Disk backing: [vsanDatastore] c129e258-2378-637b-0ad7-246e962f4910/winA-01.vmdk
    DOM Object: c329e258-fa6d-d0af-685c-246e962f4910 (v5, owner: esxi-dell-n.rainpole.com, 
      proxy owner: esxi-dell-g.rainpole.com, policy: spbmProfileId = 667dbd61-1742-46a3-a88a-1eb2b59cc7e9, 
      forceProvisioning = 0, hostFailuresToTolerate = 1, spbmProfileName = Stretch-Cluster-R5, 
      cacheReservation = 0, subFailuresToTolerate = 1, CSN = 110, stripeWidth = 1, proportionalCapacity = 0, 
      SCSN = 128, replicaPreference = Capacity, spbmProfileGenerationNumber = 3)
      RAID_1
        RAID_5
          Component: 9805ea58-f620-2199-2264-246e962f48c0 (state: ACTIVE (5), host: esxi-dell-m.rainpole.com, 
                     md: naa.500a075113019b33, ssd: t10.ATA_____Micron_P420m2DMTFDGAR1T4MAX______________0000000014170C1BAA51,
                     votes: 2, usage: 3.0 GB, proxy component: false)
          Component: 9805ea58-9fc2-2499-c051-246e962f48c0 (state: ACTIVE (5), host: esxi-dell-p.rainpole.com, 
                     md: naa.500a075113019919, ssd: t10.ATA_____Micron_P420m2DMTFDGAR1T4MAX______________0000000014170C1BA973,
                     votes: 1, usage: 3.0 GB, proxy component: false)
          Component: 9805ea58-bd6d-2799-a84d-246e962f48c0 (state: ACTIVE (5), host: esxi-dell-o.rainpole.com, 
                     md: naa.500a075113019b40, ssd: naa.500a075113019933,
                     votes: 1, usage: 3.0 GB, proxy component: false)
          Component: 9805ea58-906c-2999-9a52-246e962f48c0 (state: ACTIVE (5), host: esxi-dell-n.rainpole.com, 
                     md: naa.500a07511301a1e8, ssd: naa.500a07511301a1e7,
                     votes: 1, usage: 3.0 GB, proxy component: false)
        RAID_5
          Component: 9805ea58-67c9-2b99-59cd-246e962f48c0 (state: ACTIVE (5), host: esxi-dell-g.rainpole.com, 
                     md: naa.500a07510f86d6c6, ssd: naa.5001e82002675164,
                     votes: 1, usage: 3.0 GB, proxy component: true)
          Component: 9805ea58-edf0-2d99-430e-246e962f48c0 (state: ACTIVE (5), host: esxi-dell-e.rainpole.com, 
                     md: naa.500a07510f86d685, ssd: naa.55cd2e404c31f86d,
                     votes: 1, usage: 3.0 GB, proxy component: true)
          Component: 9805ea58-2aa6-2f99-f4e8-246e962f48c0 (state: ACTIVE (5), host: esxi-dell-h.rainpole.com, 
                     md: naa.500a07510f86d6bc, ssd: naa.55cd2e404c31f898,
                     votes: 1, usage: 3.0 GB, proxy component: true)
          Component: 9805ea58-4b3b-3299-57c3-246e962f48c0 (state: ACTIVE (5), host: esxi-dell-f.rainpole.com, 
                     md: naa.500a07510f86d6b3, ssd: naa.5001e82002664b00,
                     votes: 1, usage: 3.0 GB, proxy component: true)
      Witness: eb09ea58-1535-69bc-df69-246e962f48c0 (state: ACTIVE (5), host: witness-01.rainpole.com, 
               md: mpx.vmhba1:C0:T1:L0, ssd: mpx.vmhba1:C0:T2:L0,
               votes: 4, usage: 0.0 GB, proxy component: false)

So we can see once more that on site 1, there is a single component with a second vote.

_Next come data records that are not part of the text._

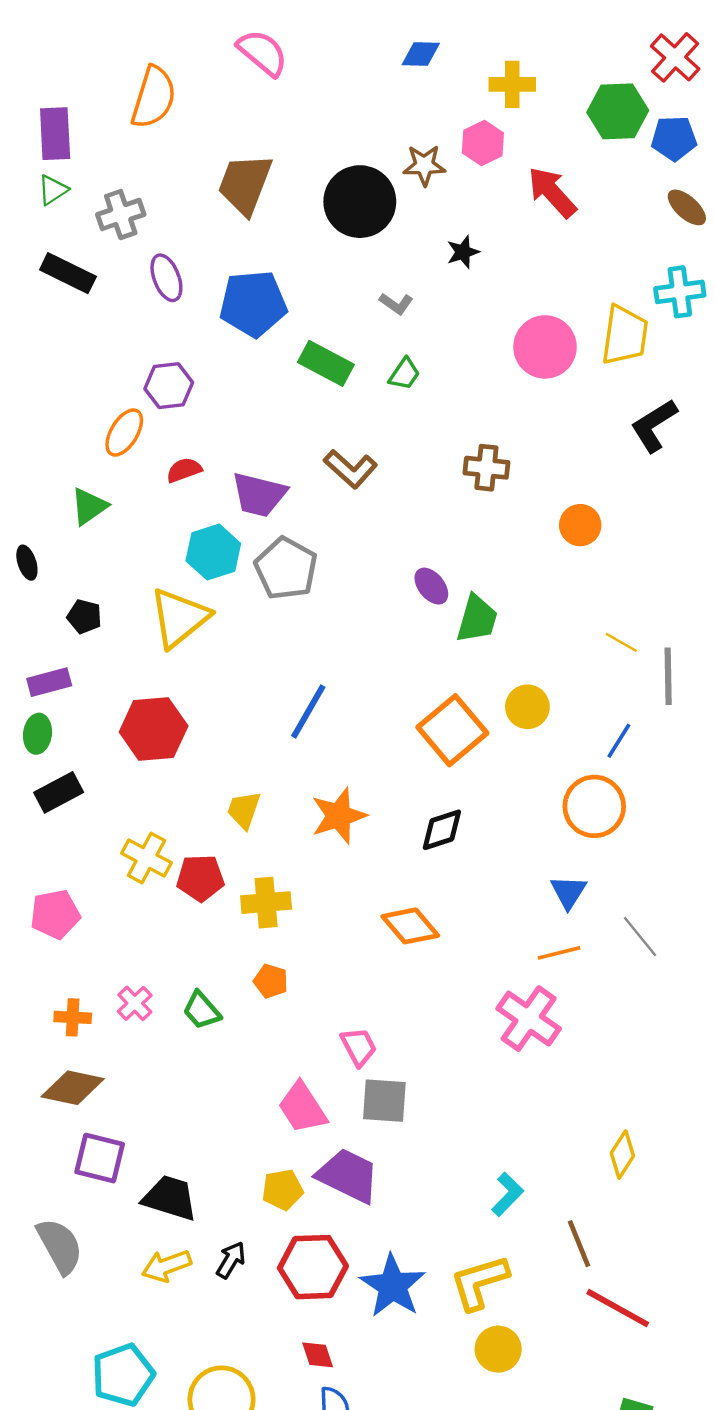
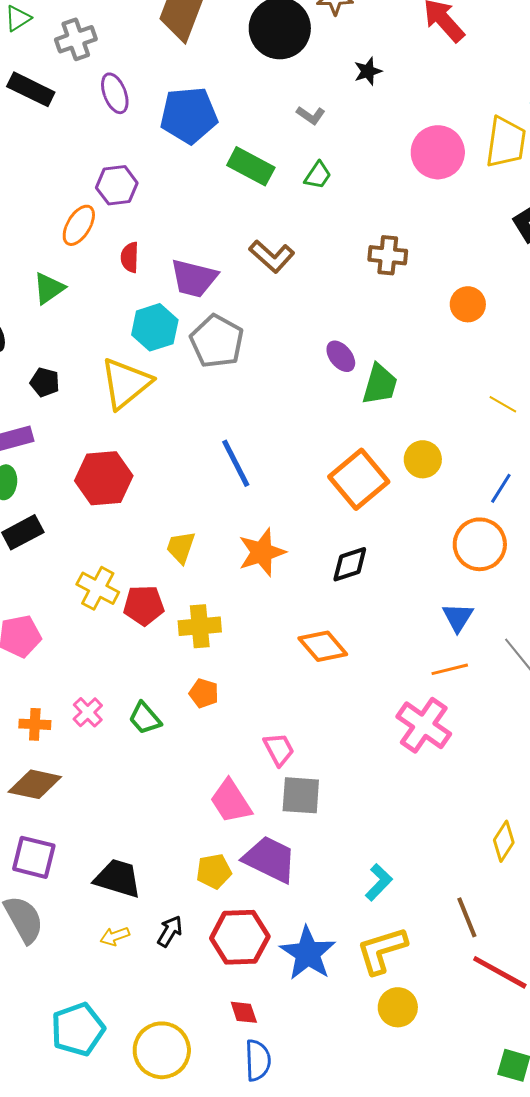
red semicircle: (184, 470) -> (130, 257), turned -68
blue line: (308, 711) -> (236, 463), turned -57
purple square: (100, 1158) -> (34, 857), moved
cyan L-shape: (508, 1194) -> (379, 882), moved
yellow arrow: (166, 1266) -> (115, 936), size x0.7

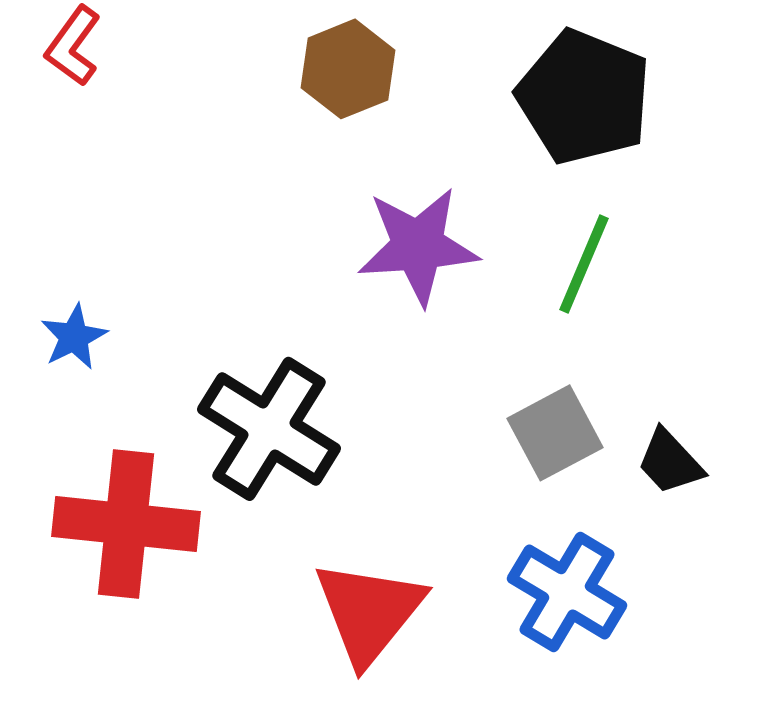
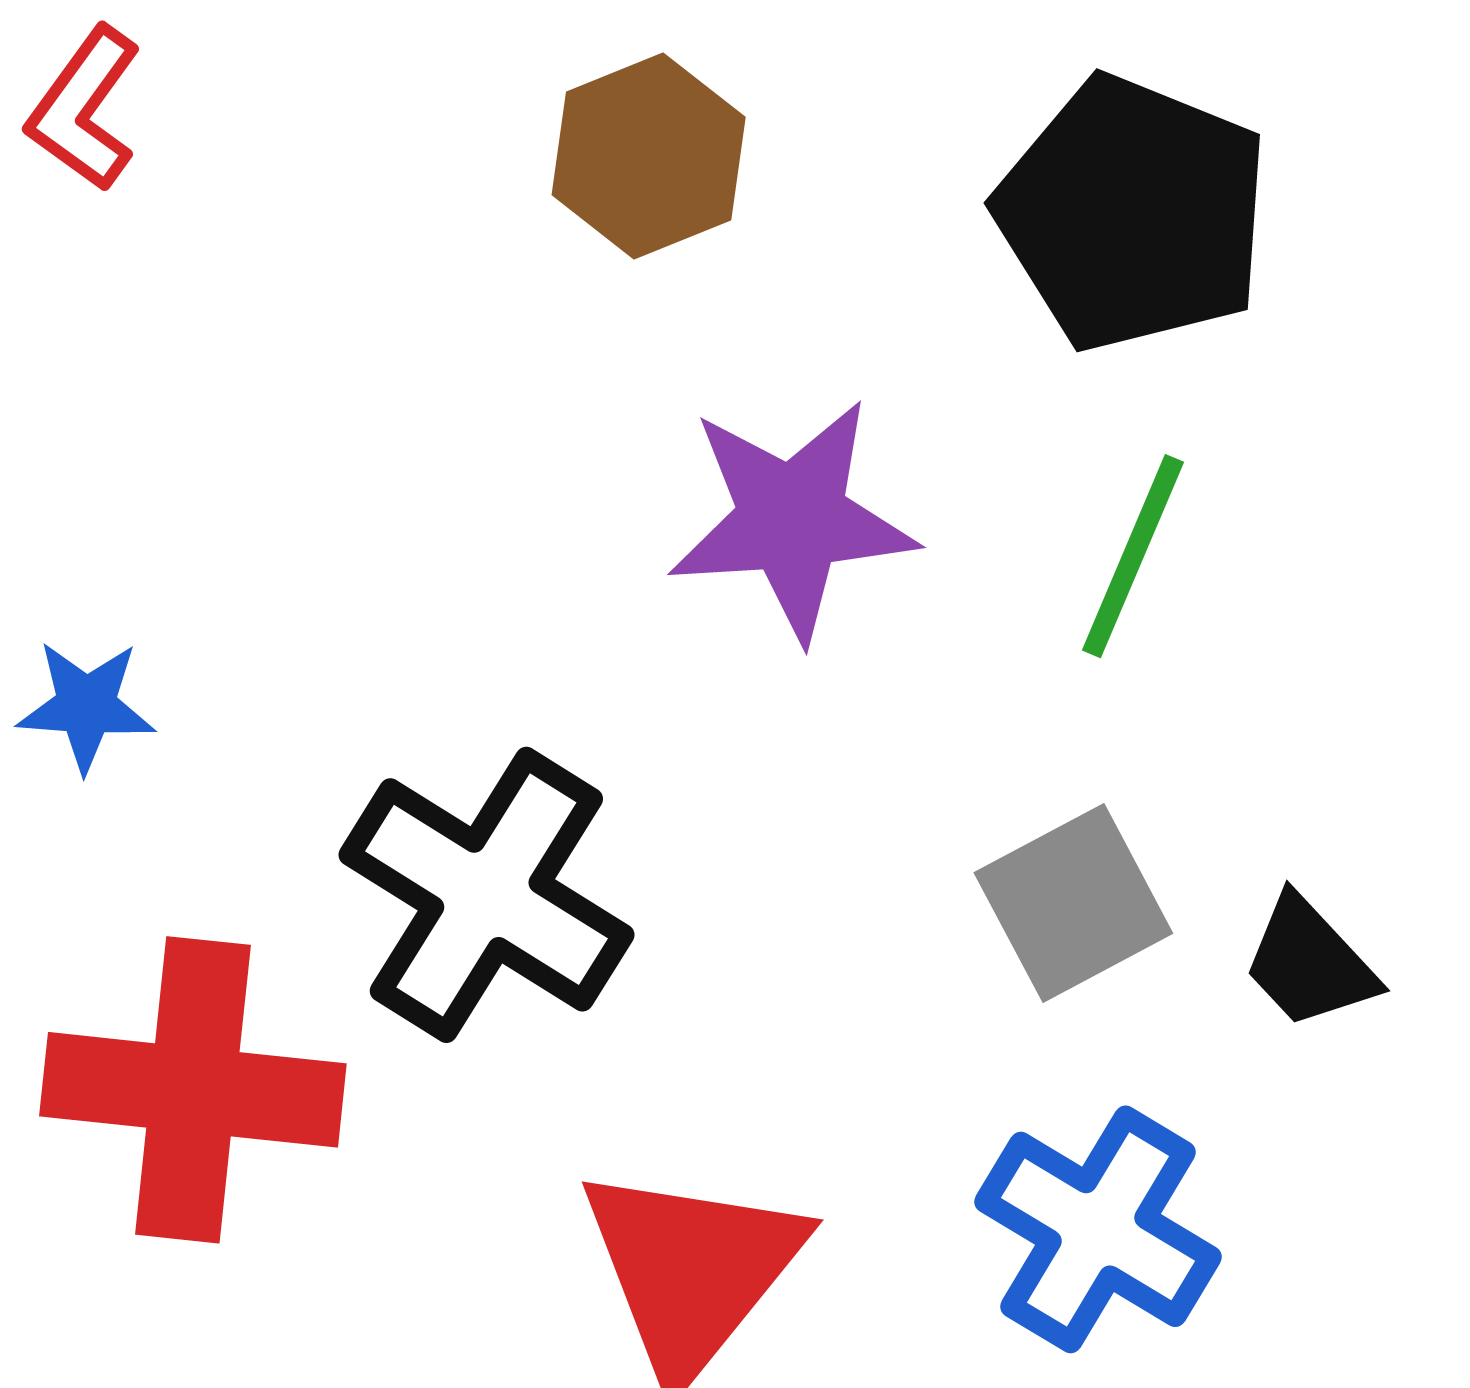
blue star: (74, 337) -> (86, 706), turned 30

On site 2, there is not and all components have a single vote. Again, this extra vote doesn’t play a role. This is just vSAN looking to make the number of votes odd once more. In a stretched cluster, there would be no 50/50 partition scenario because we have three fault domains. Therefore the decision is always based on which partition has the majority of fault domains in a partition scenario. In vSAN stretched cluster, the witness always joins with the “preferred” site to make the majority fault domain scenario.

So, to recap, vSAN always deploys objects with an odd number of votes, though it’s not really needed in many scenarios such as the RAID-5 shown above. However it does not impact vSAN ability to make quorum decisions, and the extra votes are not an issue in any way.